Standing between students and Spring Break …

Flower Pear Tree Spring 2013It’s February 28: Thursday afternoon before Spring Break.  The air is clear and warm, flowers are blooming, trees have blossoms, birds are chirping … and we have class.  For about half the students in class, tomorrow is the deadline to submit their written comprehensive exams for their master’s degree.  A set of scenarios guaranteed to produce a distracted group of students.

I haven’t taught on Thursday afternoons for a while so I had somewhat forgotten how this particular Thursday afternoon feels.  Not quite like the last class of the semester, but pretty darn close.  I decided to assign an in-class writing/reflection assignment that took on the air of an exam – the tension in the room was palpable as we began and I had to reassure students that this isn’t a graded exam; rather, it is part of cultivating a reflective practice as discussed in the book.

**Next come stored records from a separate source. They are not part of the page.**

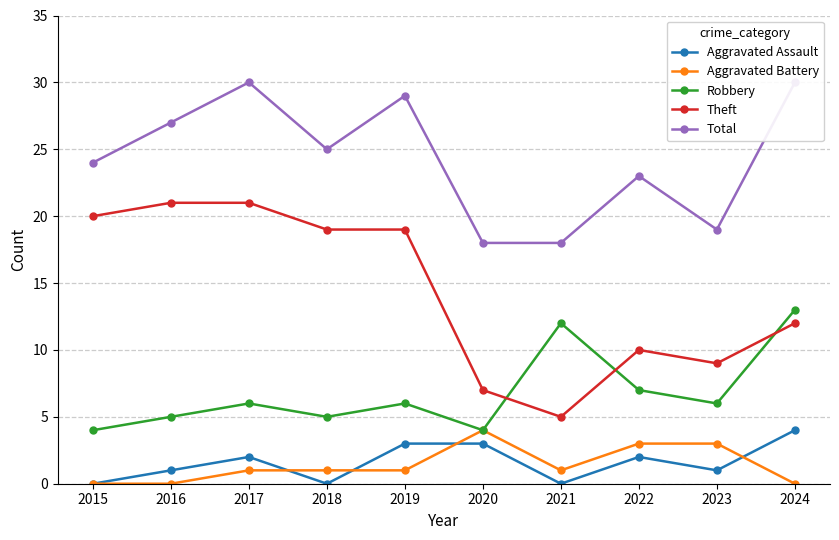

Reading left to right, extract all data points from this chart.

Aggravated Assault: 0	1	2	0	3	3	0	2	1	4
Aggravated Battery: 0	0	1	1	1	4	1	3	3	0
Robbery: 4	5	6	5	6	4	12	7	6	13
Theft: 20	21	21	19	19	7	5	10	9	12
Total: 24	27	30	25	29	18	18	23	19	30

So here I am reflecting on this day and how I might organize it differently next year.  What exactly is the best approach for working with students who are distracted by a major deadline, are anxious about their comprehensive exams, are anticipating Spring Break, and then will be going to a conference to interview for post-degree jobs?

What I’ve done for today is to include the reflective writing assignment – an assignment designed to help students begin thinking about their own leadership development, including their strengths and areas they might want to further develop.  This is connected to a blog post they’ll complete in a couple of weeks, so it’s a good assignment to stimulate thinking.  I’ve scheduled time to discuss the last chapter in the book – originally in small groups, but  as I sit here, I’m second-guessing that decision thinking it might be better, instead, to have a large group discussion … yet, with a large class, the large group discussion are not as energetic as the small group ones.  I’ve also set aside time for a doctoral student seminar following the break.  I do think this is a good idea as it will give the doc students some focused time to talk about the materials from the last chapter and the overall book.

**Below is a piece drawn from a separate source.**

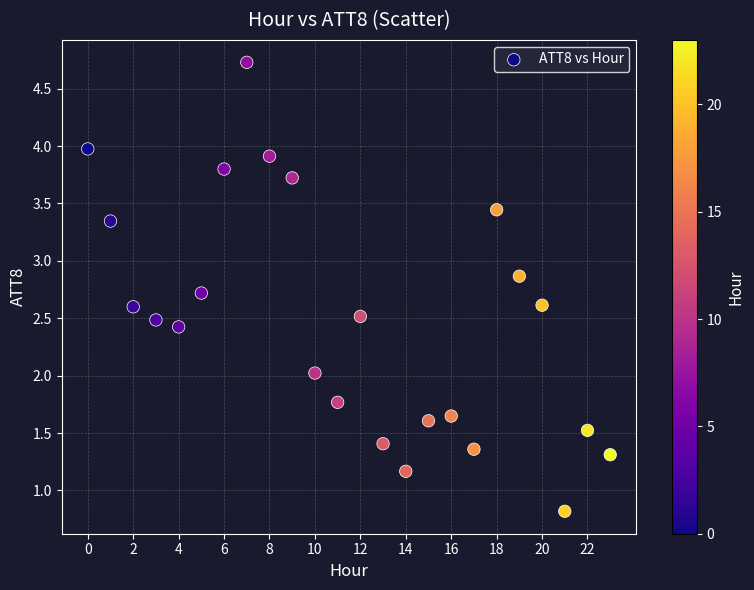

What is the range of Y values (max minus min)?

3.9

My uncertainty about the best way to approach today is causing me to doubt the decisions I’ve made; what if I look at my decisions from a more confident perspective?  What would that look like?  First, let me think about what is my responsibility and what isn’t my responsibility.  My responsibility is to create a good environment for learning, including assigning readings and asking questions that promote deeper thinking on a topic.  Hey, I’ve done this!  I have a good reflective writing assignment designed to help students focus on the ways they might apply the readings to their own professional development.  My responsibility isn’t to adjust the class for those students who haven’t finished their written comps.  Sometimes I get sucked into thinking I need to resolve other people’s issues (or what I imagine to be their issues).  As I write this, though, I’m reminded that this isn’t actually my job.  I do want to be sensitive to students’ time constraints, but, really, well, I can still lead a good class session and keep in mind that it’s the students’ responsibility to manage their time so they can complete their written comps as well as stay engaged with their class work.  Ah-ha!  I just let myself off the hook for having to take care of the world!

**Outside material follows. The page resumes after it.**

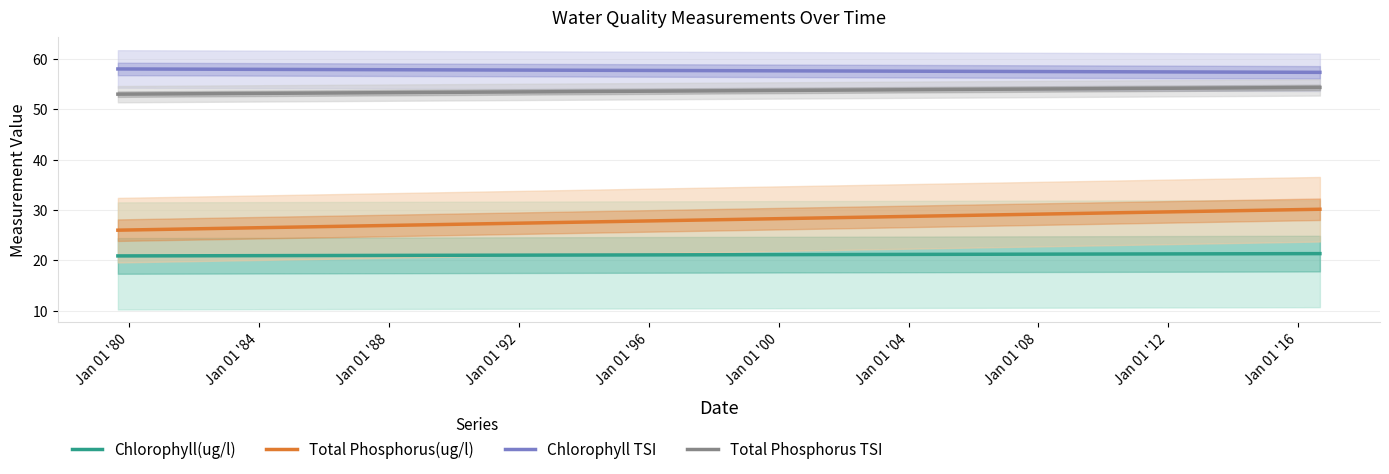

What are all the series names shown in the legend?

Chlorophyll(ug/l), Total Phosphorus(ug/l), Chlorophyll TSI, Total Phosphorus TSI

As I think about Thursday-before-written-comps-and-Spring-Break-2014, I think I would likely do something similar to today.  I would probably scratch the small group discussion to be sure I give enough time for the reflective writing  (students asked for 15 more minutes today) and I would set aside time for the doctoral seminar (assuming there will be doc students in the class).  I might try to find a short movie or I would focus on developing our “end of class” celebration ritual – working on this would be engaging, creative, collaborative, and fun as we wind up before the mid-point in the semester.

What I ended up doing that day:  The written reflection exercise, talking with the master’s students about the deadline & asking for suggestions for next year, and then meeting with the doc students.  I think this overall session turned out well:  Bringing students together for an in-class writing assignment gave students time to focus on their reading and stay engaged with the class materials; working with the doc students gave me an opportunity to meet with them in a small group seminar to discuss the materials.  I would probably do something like this again in Spring 2014. I will also check with colleagues to see how they have handled this dilemma in order to identify strategies that allow me to support student learning in our class while understanding the very real pressures of the master’s written comps.